Foujita (1886-1868) Mon intérieur, Paris 1922

Foujita est né au Japon, et s’installe à Paris à deux reprises, de 1913 à 1928, puis, après un séjour au Japon et de nombreux voyages, de 1950 à sa mort.
Je me mets à l’écart, pour prendre le temps de la contemplation. Je m’installe confortablement, attentif à ma respiration.
Je m’efforce de me détacher de mes préoccupations du moment et, tout en faisant le signe de croix, je demande la grâce d’habiter mon intériorité.
J’observe longuement ce tableau. Je m’arrête à sa composition, au jeu des couleurs, et je nomme chacun des objets de cette nature morte. Me laissant guider par le nom donné par le peintre à ce tableau, « mon intérieur », je m’interroge sur le choix des objets représentés, et sur leur symbolisme. Le peintre se rend présent par ses lunettes bien reconnaissables.
La maie sombre, massive, se détachant sur le fond blanc, à l’image d’une vie intérieure où le sombre peut le disputer au lumineux.
Différents objets qui suggèrent les quatre éléments. Les sabots, pour arpenter la terre. Le parapluie et le verre qui évoquent l’eau. La lampe à pétrole, image du feu quand la pipe est signe d’air. La vie intérieure m’ouvre à Dieu, en me reliant à la totalité de la création.





La figurine féminine, sur la droite, évoque-t-elle une présence, l’aspiration à une rencontre, une relation… ?
Au centre du tableau, le réveil, disant l’écoulement du temps…dans l’ambiguïté d’un cadran deux fois parcouru en une journée. Approchons-nous de quatre heures du matin, vers une journée encore à venir, ou sommes-nous proches de quatre heures de l’après-midi, où la journée est déjà bien entamée ? Le temps qui se déroule est aussi évoqué par la corbeille de pelotes de fils de diverses couleurs. Le domino figuré sur le pot contenant la pipe évoque aussi le jeu, le hasard…La vie intérieure se situe dans une histoire, connaît des « moments » différents, et cherche à les relier dans une relecture.



Une « nature morte » et pourtant la suggestion d’un délicat mouvement. Les sabots, comme abandonnés précipitamment et prêts à reprendre la marche, le pétrole à moitié consumé, le torchon, comme animé par un souffle léger. La vie intérieure, en retrait, sans être indifférente au mouvement du monde.
Et moi, que puis-je dire de ma vie intérieure, aujourd’hui ? :
Quelle est sa couleur ? Est-elle marquée d’obscurité ou de lumière ? Je remets cette journée au Seigneur. « Dieu dit : que la lumière soit et la lumière fut. » (Gn, 1,3)
Comment ma vie intérieure me permet-elle d’être au monde, d’habiter dans la paix ici et maintenant, au sein de la culture et du temps qui me sont donnés.
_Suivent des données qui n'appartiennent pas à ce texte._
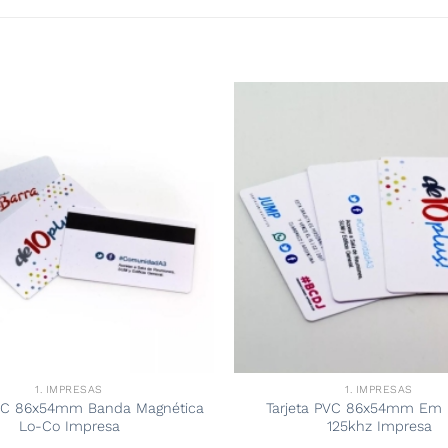
1. IMPRESAS
1. IMPRESAS
PVC 86x54mm Banda Magnética
Tarjeta PVC 86x54mm Em 
Lo-Co Impresa
125khz Impresa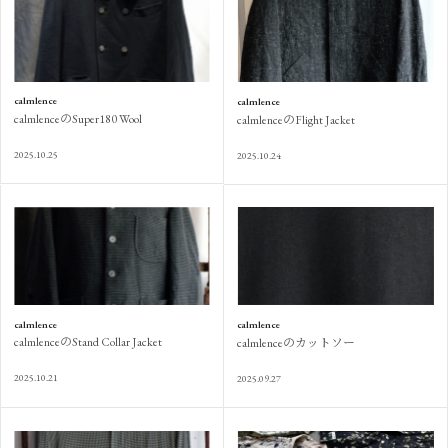
calmlence
calmlence
calmlenceのSuper180 Wool
calmlenceのFlight Jacket
2025.10.25
2025.10.24
calmlence
calmlence
calmlenceのStand Collar Jacket
calmlenceのカットソー
2025.10.21
2025.09.27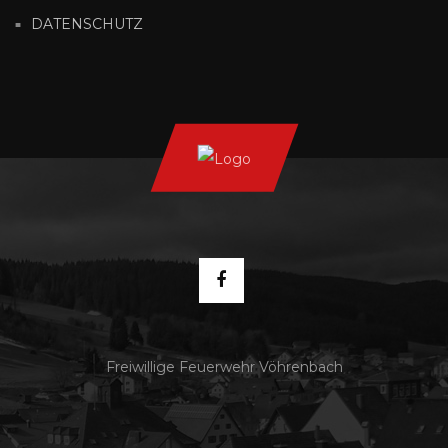
DATENSCHUTZ
Freiwillige Feuerwehr Vöhrenbach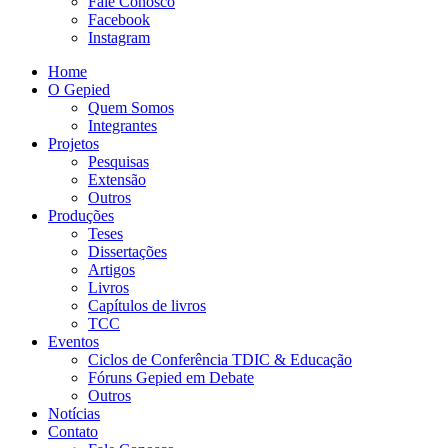
Fale Conosco
Facebook
Instagram
Home
O Gepied
Quem Somos
Integrantes
Projetos
Pesquisas
Extensão
Outros
Produções
Teses
Dissertações
Artigos
Livros
Capítulos de livros
TCC
Eventos
Ciclos de Conferência TDIC & Educação
Fóruns Gepied em Debate
Outros
Notícias
Contato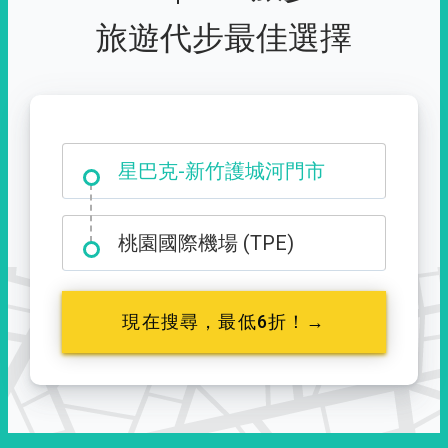
旅遊代步最佳選擇
大霸尖山登山口
桃園國際機場 (TPE)
現在搜尋，最低6折！→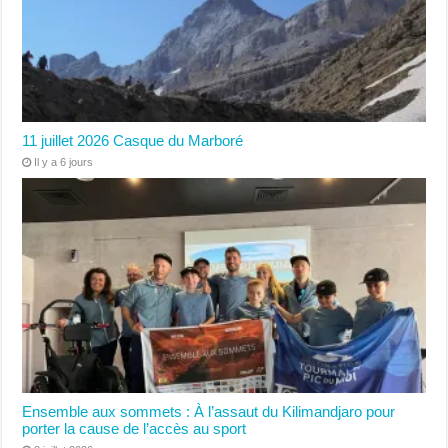
11 juillet 2026 Casque du Marboré
Il y a 6 jours
Ensemble aux sommets : À l’assaut du Kilimandjaro pour
porter la cause de l’accès au sport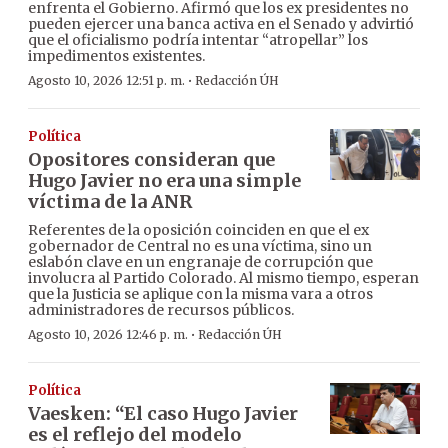
enfrenta el Gobierno. Afirmó que los ex presidentes no
pueden ejercer una banca activa en el Senado y advirtió
que el oficialismo podría intentar “atropellar” los
impedimentos existentes.
·
Agosto 10, 2026 12:51 p. m.
Redacción ÚH
Política
Opositores consideran que
Hugo Javier no era una simple
víctima de la ANR
Referentes de la oposición coinciden en que el ex
gobernador de Central no es una víctima, sino un
eslabón clave en un engranaje de corrupción que
involucra al Partido Colorado. Al mismo tiempo, esperan
que la Justicia se aplique con la misma vara a otros
administradores de recursos públicos.
·
Agosto 10, 2026 12:46 p. m.
Redacción ÚH
Política
Vaesken: “El caso Hugo Javier
es el reflejo del modelo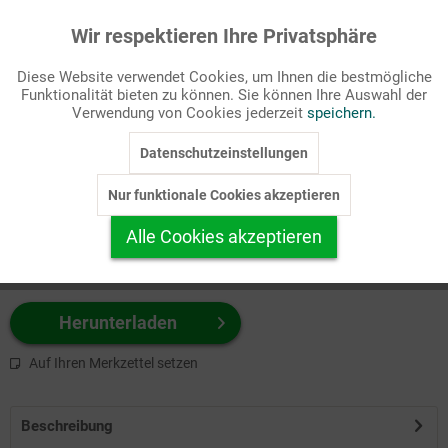
Wir respektieren Ihre Privatsphäre
Aktiv
Funktionale
Passende Stichworte
Diese Website verwendet Cookies, um Ihnen die bestmögliche
Bibel, NT
Funktionalität bieten zu können. Sie können Ihre Auswahl der
Inaktiv
Marketing
Verwendung von Cookies jederzeit
speichern.
Wählen Sie
hier
zuerst Ihr Produktformat aus.
Datenschutzeinstellungen
Inaktiv
Tracking
z.B. Farbe-Grafik, Schwarz-Weiß-Grafik, mit/ohne Text ...
Nur funktionale Cookies akzeptieren
Inaktiv
Personalisierung
Alle Cookies akzeptieren
Inaktiv
Service
Herunterladen
Auf Ihren Merkzettel setzen
Beschreibung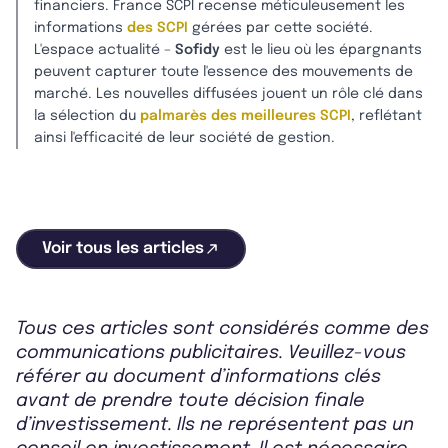
financiers. France SCPI recense méticuleusement les
informations
des SCPI
gérées par cette société.
L'espace actualité –
Sofidy
est le lieu où les épargnants
peuvent capturer toute l'essence des mouvements de
marché. Les nouvelles diffusées jouent un rôle clé dans
la sélection du
palmarès des meilleures SCPI
, reflétant
ainsi l'efficacité de leur société de gestion.
Voir tous les articles
Tous ces articles sont considérés comme des
communications publicitaires. Veuillez-vous
référer au document d’informations clés
avant de prendre toute décision finale
d’investissement. Ils ne représentent pas un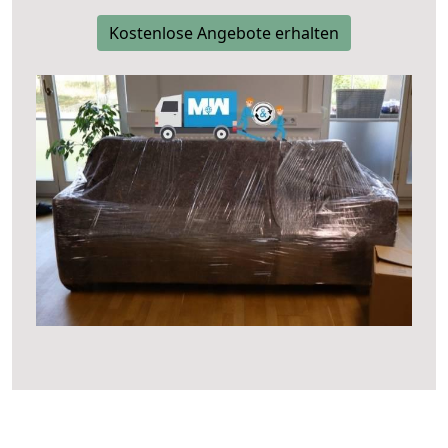
Kostenlose Angebote erhalten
Je confie au Seigneur le monde qui m’entoure. « Ils bâtiront des maisons et les habiteront ; ils planteront des vignes et en mangeront le fruit. » (Is, 65,21)
Comment est-ce que je perçois, habitant mon intériorité, la présence du Seigneur ? « Et après ce feu, le murmure d’une brise légère.
Aussitôt qu’il l’entendit, Élie se couvrit le visage avec son manteau, il sortit et se tint à l’entrée de la caverne. » (1R, 19, 12-13)
Je peux maintenant tenter de réaliser le « tableau mental », la nature morte de ma vie intérieure. Quel cadre est-ce que je choisis ? Quels sont les objets que je convoque ?
Je m’adresse maintenant au Seigneur, lui ouvrant mon intériorité pour qu’il en fasse sa demeure.
Je termine en disant cette prière du Cardinal Newman
« Seigneur Jésus, inonde-moi de ton Esprit et de ta Vie. Prends possession de tout mon être pour que ma vie ne soit qu’un reflet de la tienne. Rayonne à travers moi, habite en moi, et tous ceux que je rencontrerai pourront sentir ta Présence auprès de moi. En me regardant, ils ne verront plus que toi seul, Seigneur ! Demeure en moi et alors je pourrai, comme toi, rayonner, au point d’être à mon tour une lumière pour les autres, lumière, Seigneur, qui émanera complètement de toi. C’est toi qui, à travers moi, illumineras les autres. Ainsi ma vie deviendra une louange à ta gloire, la louange que tu préfères, en te faisant rayonner sur ceux qui nous entourent. Par la plénitude éclatante de l’amour que te porte mon cœur. Amen. »
Je conclus, en traçant sur moi le signe de la croix.